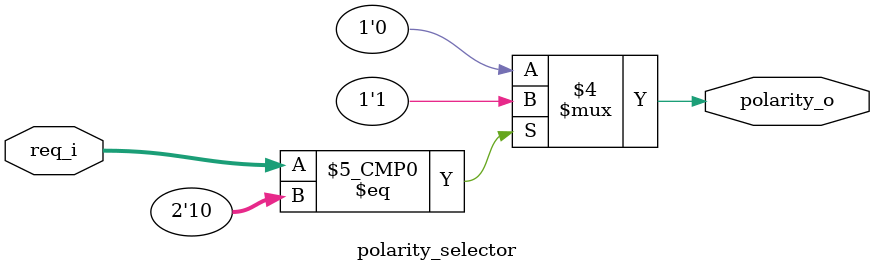
<source format=sv>

module polarity_selector #(parameter POLARITY=2)(
    input logic [POLARITY-1:0] req_i  ,   // 2-bit input request signal (req_i)
    output logic polarity_o                  // Output signal (polarity_o) representing the selected polarity
);

 // Determine the polarity (pol_out) based on the request input (req_i)     
	always_comb 
	  begin
        case(req_i)
		     2'b10   :    polarity_o  = 1'b1;
			  2'b01  :    polarity_o = 1'b0;
		     default :    polarity_o = 1'b0;
        endcase
	  end	 	 
endmodule
</source>
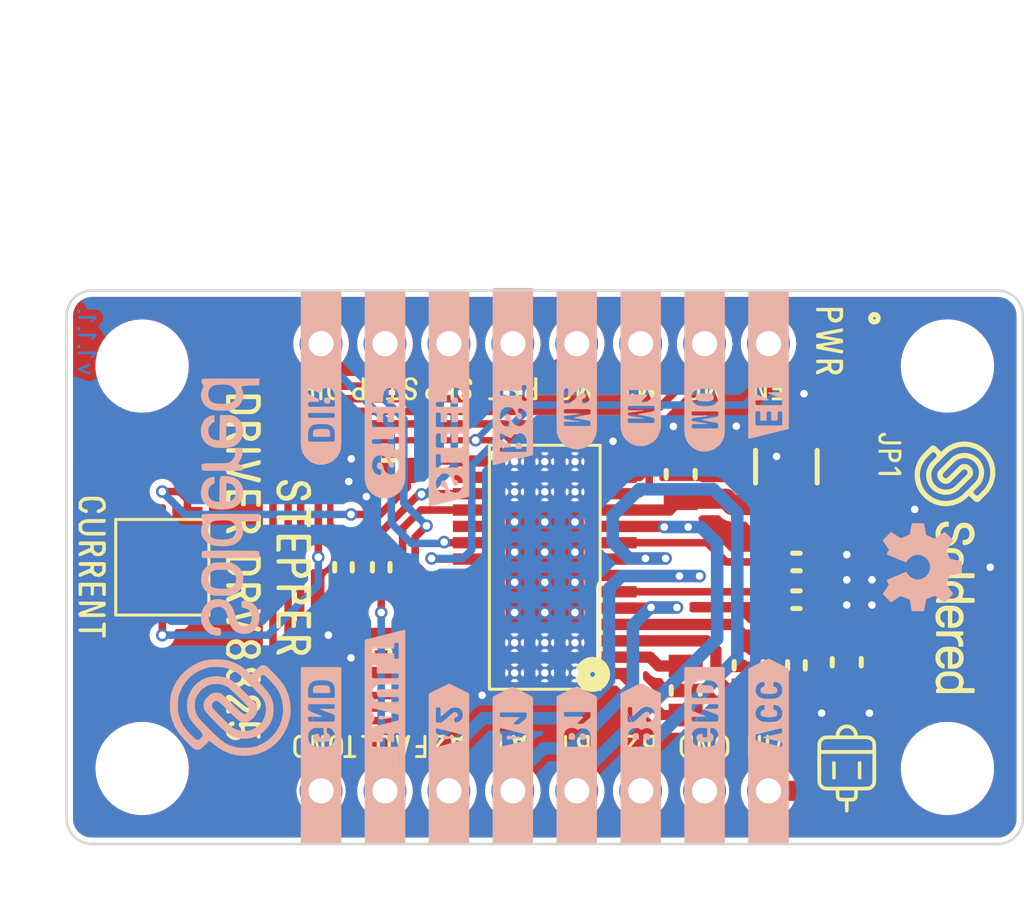
<source format=kicad_pcb>
(kicad_pcb (version 20211014) (generator pcbnew)

  (general
    (thickness 1.6)
  )

  (paper "A3")
  (title_block
    (title "Stepper driver DRV8825")
    (date "2021-07-12")
    (rev "V1.1.1.")
    (company "SOLDERED")
    (comment 1 "333000")
  )

  (layers
    (0 "F.Cu" signal)
    (31 "B.Cu" signal)
    (32 "B.Adhes" user "B.Adhesive")
    (33 "F.Adhes" user "F.Adhesive")
    (34 "B.Paste" user)
    (35 "F.Paste" user)
    (36 "B.SilkS" user "B.Silkscreen")
    (37 "F.SilkS" user "F.Silkscreen")
    (38 "B.Mask" user)
    (39 "F.Mask" user)
    (40 "Dwgs.User" user "User.Drawings")
    (41 "Cmts.User" user "User.Comments")
    (42 "Eco1.User" user "User.Eco1")
    (43 "Eco2.User" user "User.Eco2")
    (44 "Edge.Cuts" user)
    (45 "Margin" user)
    (46 "B.CrtYd" user "B.Courtyard")
    (47 "F.CrtYd" user "F.Courtyard")
    (48 "B.Fab" user)
    (49 "F.Fab" user)
    (50 "User.1" user)
    (51 "User.2" user)
    (52 "User.3" user)
    (53 "User.4" user)
    (54 "User.5" user)
    (55 "User.6" user)
    (56 "User.7" user)
    (57 "User.8" user)
    (58 "User.9" user)
  )

  (setup
    (stackup
      (layer "F.SilkS" (type "Top Silk Screen"))
      (layer "F.Paste" (type "Top Solder Paste"))
      (layer "F.Mask" (type "Top Solder Mask") (color "Green") (thickness 0.01))
      (layer "F.Cu" (type "copper") (thickness 0.035))
      (layer "dielectric 1" (type "core") (thickness 1.51) (material "FR4") (epsilon_r 4.5) (loss_tangent 0.02))
      (layer "B.Cu" (type "copper") (thickness 0.035))
      (layer "B.Mask" (type "Bottom Solder Mask") (color "Green") (thickness 0.01))
      (layer "B.Paste" (type "Bottom Solder Paste"))
      (layer "B.SilkS" (type "Bottom Silk Screen"))
      (copper_finish "None")
      (dielectric_constraints no)
    )
    (pad_to_mask_clearance 0)
    (aux_axis_origin 69.85 147.85)
    (grid_origin 69.85 147.85)
    (pcbplotparams
      (layerselection 0x0000080_7ffffffe)
      (disableapertmacros false)
      (usegerberextensions false)
      (usegerberattributes true)
      (usegerberadvancedattributes true)
      (creategerberjobfile true)
      (svguseinch false)
      (svgprecision 6)
      (excludeedgelayer false)
      (plotframeref false)
      (viasonmask false)
      (mode 1)
      (useauxorigin true)
      (hpglpennumber 1)
      (hpglpenspeed 20)
      (hpglpendiameter 15.000000)
      (dxfpolygonmode true)
      (dxfimperialunits false)
      (dxfusepcbnewfont true)
      (psnegative false)
      (psa4output false)
      (plotreference true)
      (plotvalue true)
      (plotinvisibletext false)
      (sketchpadsonfab false)
      (subtractmaskfromsilk false)
      (outputformat 3)
      (mirror false)
      (drillshape 2)
      (scaleselection 1)
      (outputdirectory "../../INTERNAL/v1.1.1/ASSEMBLY/TESTER PCB/BOARD LAYOUT/")
    )
  )

  (net 0 "")
  (net 1 "VMM")
  (net 2 "GND")
  (net 3 "3V3")
  (net 4 "~{EN}")
  (net 5 "MODE0")
  (net 6 "MODE1")
  (net 7 "MODE2")
  (net 8 "~{RESET}")
  (net 9 "~{SLEEP}")
  (net 10 "STEP")
  (net 11 "DIR")
  (net 12 "B2")
  (net 13 "B1")
  (net 14 "A1")
  (net 15 "A2")
  (net 16 "~{FAULT}")
  (net 17 "Net-(R1-Pad2)")
  (net 18 "Net-(R3-Pad2)")
  (net 19 "Net-(D1-Pad1)")
  (net 20 "Net-(R4-Pad2)")
  (net 21 "Net-(R5-Pad2)")
  (net 22 "unconnected-(U1-Pad27)")
  (net 23 "unconnected-(U1-Pad23)")
  (net 24 "DECAY")
  (net 25 "Net-(C4-Pad2)")
  (net 26 "Net-(C5-Pad1)")
  (net 27 "Net-(C5-Pad2)")
  (net 28 "Net-(JP1-Pad2)")

  (footprint "buzzardLabel" (layer "F.Cu") (at 95.2 143.962 180))

  (footprint "e-radionica.com footprinti:HOLE_3.2mm" (layer "F.Cu") (at 72.85 144.85 -90))

  (footprint "e-radionica.com footprinti:0603R" (layer "F.Cu") (at 82.35 136.85 -90))

  (footprint "buzzardLabel" (layer "F.Cu") (at 95.2 129.738 180))

  (footprint "e-radionica.com footprinti:0805C" (layer "F.Cu") (at 96.95 140.75 -90))

  (footprint "e-radionica.com footprinti:DRV8825" (layer "F.Cu") (at 88.85 136.85 180))

  (footprint "buzzardLabel" (layer "F.Cu") (at 78.85 136.85 -90))

  (footprint "buzzardLabel" (layer "F.Cu") (at 79.85 143.962 180))

  (footprint "e-radionica.com footprinti:0603R" (layer "F.Cu") (at 98.85 138.14 180))

  (footprint "Soldered Graphics:Logo-Back-SolderedFULL-15mm" (layer "F.Cu") (at 76.35 136.85 -90))

  (footprint "e-radionica.com footprinti:tc33x-2-103e" (layer "F.Cu") (at 73.65 136.85 180))

  (footprint "buzzardLabel" (layer "F.Cu") (at 85.04 129.738 180))

  (footprint "buzzardLabel" (layer "F.Cu") (at 100.15 127.85 -90))

  (footprint "e-radionica.com footprinti:0805C" (layer "F.Cu") (at 100.85 140.625 90))

  (footprint "buzzardLabel" (layer "F.Cu") (at 97.74 129.738 180))

  (footprint "buzzardLabel" (layer "F.Cu") (at 92.66 129.738 180))

  (footprint "Soldered Graphics:Logo-Front-SolderedFULL-10mm" (layer "F.Cu") (at 105.15 136.85 -90))

  (footprint "buzzardLabel" (layer "F.Cu") (at 82.5 143.962 180))

  (footprint "buzzardLabel" (layer "F.Cu") (at 90.12 129.738 180))

  (footprint "buzzardLabel" (layer "F.Cu") (at 82.5 129.738 180))

  (footprint "e-radionica.com footprinti:0603R" (layer "F.Cu") (at 98.85 136.64 180))

  (footprint "e-radionica.com footprinti:HOLE_3.2mm" (layer "F.Cu") (at 104.85 128.85 -90))

  (footprint "e-radionica.com footprinti:0603C" (layer "F.Cu") (at 82.65 133))

  (footprint "e-radionica.com footprinti:0603R" (layer "F.Cu") (at 82.35 140.35 -90))

  (footprint "e-radionica.com footprinti:HOLE_3.2mm" (layer "F.Cu")
    (tedit 605050DF) (tstamp 619a8262-eaa5-4a8c-be8c-a15c39945cfe)
    (at 72.85 128.85 -90)
    (property "Sheetfile" "Stepper_driver_DRV8825.kicad_sch")
    (property "Sheetname" "")
    (path "/5ccbefc3-387b-41b7-8ffa-5f0511d0faa9")
    (fp_text reference "H4" (at 0 -0.5 -90 unlocked) (layer "User.1") hide
      (effects (font (size 1 1) (thickness 0.15)))
      (tstamp d9381d94-2b33-4f3c-ae78-a64a603dc532)
    )
    (fp_text value "HOLE_3.2mm" (at 0 1 -90 unlocked) (layer "F.Fab") hide
      (effects (font (size 1 1) (thickness 0.15)))
      (tstamp 9b7375c2-aa63-47a5-b
... [564460 chars truncated]
</source>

· · · ·

● **Aim of the exercise**
Looking back over the data above, restate word for word the lines that begin at the line with "<source format=kicad_pcb>" and end at the line with "(excludeedgelayer false)", inclusive.

● **Solution**
<source format=kicad_pcb>
(kicad_pcb (version 20211014) (generator pcbnew)

  (general
    (thickness 1.6)
  )

  (paper "A3")
  (title_block
    (title "Stepper driver DRV8825")
    (date "2021-07-12")
    (rev "V1.1.1.")
    (company "SOLDERED")
    (comment 1 "333000")
  )

  (layers
    (0 "F.Cu" signal)
    (31 "B.Cu" signal)
    (32 "B.Adhes" user "B.Adhesive")
    (33 "F.Adhes" user "F.Adhesive")
    (34 "B.Paste" user)
    (35 "F.Paste" user)
    (36 "B.SilkS" user "B.Silkscreen")
    (37 "F.SilkS" user "F.Silkscreen")
    (38 "B.Mask" user)
    (39 "F.Mask" user)
    (40 "Dwgs.User" user "User.Drawings")
    (41 "Cmts.User" user "User.Comments")
    (42 "Eco1.User" user "User.Eco1")
    (43 "Eco2.User" user "User.Eco2")
    (44 "Edge.Cuts" user)
    (45 "Margin" user)
    (46 "B.CrtYd" user "B.Courtyard")
    (47 "F.CrtYd" user "F.Courtyard")
    (48 "B.Fab" user)
    (49 "F.Fab" user)
    (50 "User.1" user)
    (51 "User.2" user)
    (52 "User.3" user)
    (53 "User.4" user)
    (54 "User.5" user)
    (55 "User.6" user)
    (56 "User.7" user)
    (57 "User.8" user)
    (58 "User.9" user)
  )

  (setup
    (stackup
      (layer "F.SilkS" (type "Top Silk Screen"))
      (layer "F.Paste" (type "Top Solder Paste"))
      (layer "F.Mask" (type "Top Solder Mask") (color "Green") (thickness 0.01))
      (layer "F.Cu" (type "copper") (thickness 0.035))
      (layer "dielectric 1" (type "core") (thickness 1.51) (material "FR4") (epsilon_r 4.5) (loss_tangent 0.02))
      (layer "B.Cu" (type "copper") (thickness 0.035))
      (layer "B.Mask" (type "Bottom Solder Mask") (color "Green") (thickness 0.01))
      (layer "B.Paste" (type "Bottom Solder Paste"))
      (layer "B.SilkS" (type "Bottom Silk Screen"))
      (copper_finish "None")
      (dielectric_constraints no)
    )
    (pad_to_mask_clearance 0)
    (aux_axis_origin 69.85 147.85)
    (grid_origin 69.85 147.85)
    (pcbplotparams
      (layerselection 0x0000080_7ffffffe)
      (disableapertmacros false)
      (usegerberextensions false)
      (usegerberattributes true)
      (usegerberadvancedattributes true)
      (creategerberjobfile true)
      (svguseinch false)
      (svgprecision 6)
      (excludeedgelayer false)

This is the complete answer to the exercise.